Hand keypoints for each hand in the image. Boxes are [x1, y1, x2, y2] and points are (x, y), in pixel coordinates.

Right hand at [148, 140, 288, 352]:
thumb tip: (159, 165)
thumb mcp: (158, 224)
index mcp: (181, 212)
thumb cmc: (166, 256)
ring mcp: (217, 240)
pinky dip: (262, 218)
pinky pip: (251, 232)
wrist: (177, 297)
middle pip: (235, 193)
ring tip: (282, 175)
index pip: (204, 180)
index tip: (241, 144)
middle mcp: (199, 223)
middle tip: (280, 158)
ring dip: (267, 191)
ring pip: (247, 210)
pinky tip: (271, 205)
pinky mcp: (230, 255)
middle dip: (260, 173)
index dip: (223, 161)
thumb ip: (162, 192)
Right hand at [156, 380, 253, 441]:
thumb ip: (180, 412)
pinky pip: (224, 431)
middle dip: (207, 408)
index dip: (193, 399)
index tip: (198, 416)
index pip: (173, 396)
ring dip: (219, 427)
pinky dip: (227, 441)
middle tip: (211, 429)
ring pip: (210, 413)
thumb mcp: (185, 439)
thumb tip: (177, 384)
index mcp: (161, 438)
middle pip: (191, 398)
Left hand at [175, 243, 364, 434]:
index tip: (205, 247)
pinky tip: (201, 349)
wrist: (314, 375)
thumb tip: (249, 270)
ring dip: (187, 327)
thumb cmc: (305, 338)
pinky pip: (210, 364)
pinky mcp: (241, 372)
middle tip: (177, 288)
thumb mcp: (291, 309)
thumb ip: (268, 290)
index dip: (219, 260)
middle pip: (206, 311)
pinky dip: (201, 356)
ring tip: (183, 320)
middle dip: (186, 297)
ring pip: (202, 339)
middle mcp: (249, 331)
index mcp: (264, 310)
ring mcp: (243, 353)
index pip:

============================================================

* [INSTRUCTIONS TO FOLLOW] Each entry above needs to be output exactly.

* [TASK OUTPUT]
Hand keypoints for each hand in the image. Boxes are [x1, y1, x2, y2] and points are (x, y), in pixel coordinates.

Right hand at [148, 140, 288, 352]:
thumb tip: (159, 165)
thumb mcp: (158, 224)
index mcp: (181, 212)
thumb cmc: (166, 256)
ring mcp: (217, 240)
pinky dip: (262, 218)
pinky pip: (251, 232)
wrist: (177, 297)
middle pip: (235, 193)
ring tip: (282, 175)
index pip: (204, 180)
index tip: (241, 144)
middle mcp: (199, 223)
middle tip: (280, 158)
ring dip: (267, 191)
ring pip: (247, 210)
pinky tip: (271, 205)
pinky mcp: (230, 255)
middle dip: (260, 173)
index dip: (223, 161)
thumb ip: (162, 192)
Right hand at [156, 380, 253, 441]:
thumb ip: (180, 412)
pinky pip: (224, 431)
middle dip: (207, 408)
index dip: (193, 399)
index tip: (198, 416)
index pip: (173, 396)
ring dip: (219, 427)
pinky dip: (227, 441)
middle tip: (211, 429)
ring pip: (210, 413)
thumb mcp: (185, 439)
thumb tip: (177, 384)
index mcp: (161, 438)
middle pip: (191, 398)
Left hand at [175, 243, 364, 434]:
index tip: (205, 247)
pinky tip: (201, 349)
wrist: (314, 375)
thumb tip: (249, 270)
ring dip: (187, 327)
thumb cmc: (305, 338)
pinky pip: (210, 364)
pinky mcp: (241, 372)
middle tip: (177, 288)
thumb mcp: (291, 309)
thumb ip: (268, 290)
index dip: (219, 260)
middle pip: (206, 311)
pinky dip: (201, 356)
ring tip: (183, 320)
middle dip: (186, 297)
ring pip: (202, 339)
middle mcp: (249, 331)
index mcp: (264, 310)
ring mcp: (243, 353)
index pip:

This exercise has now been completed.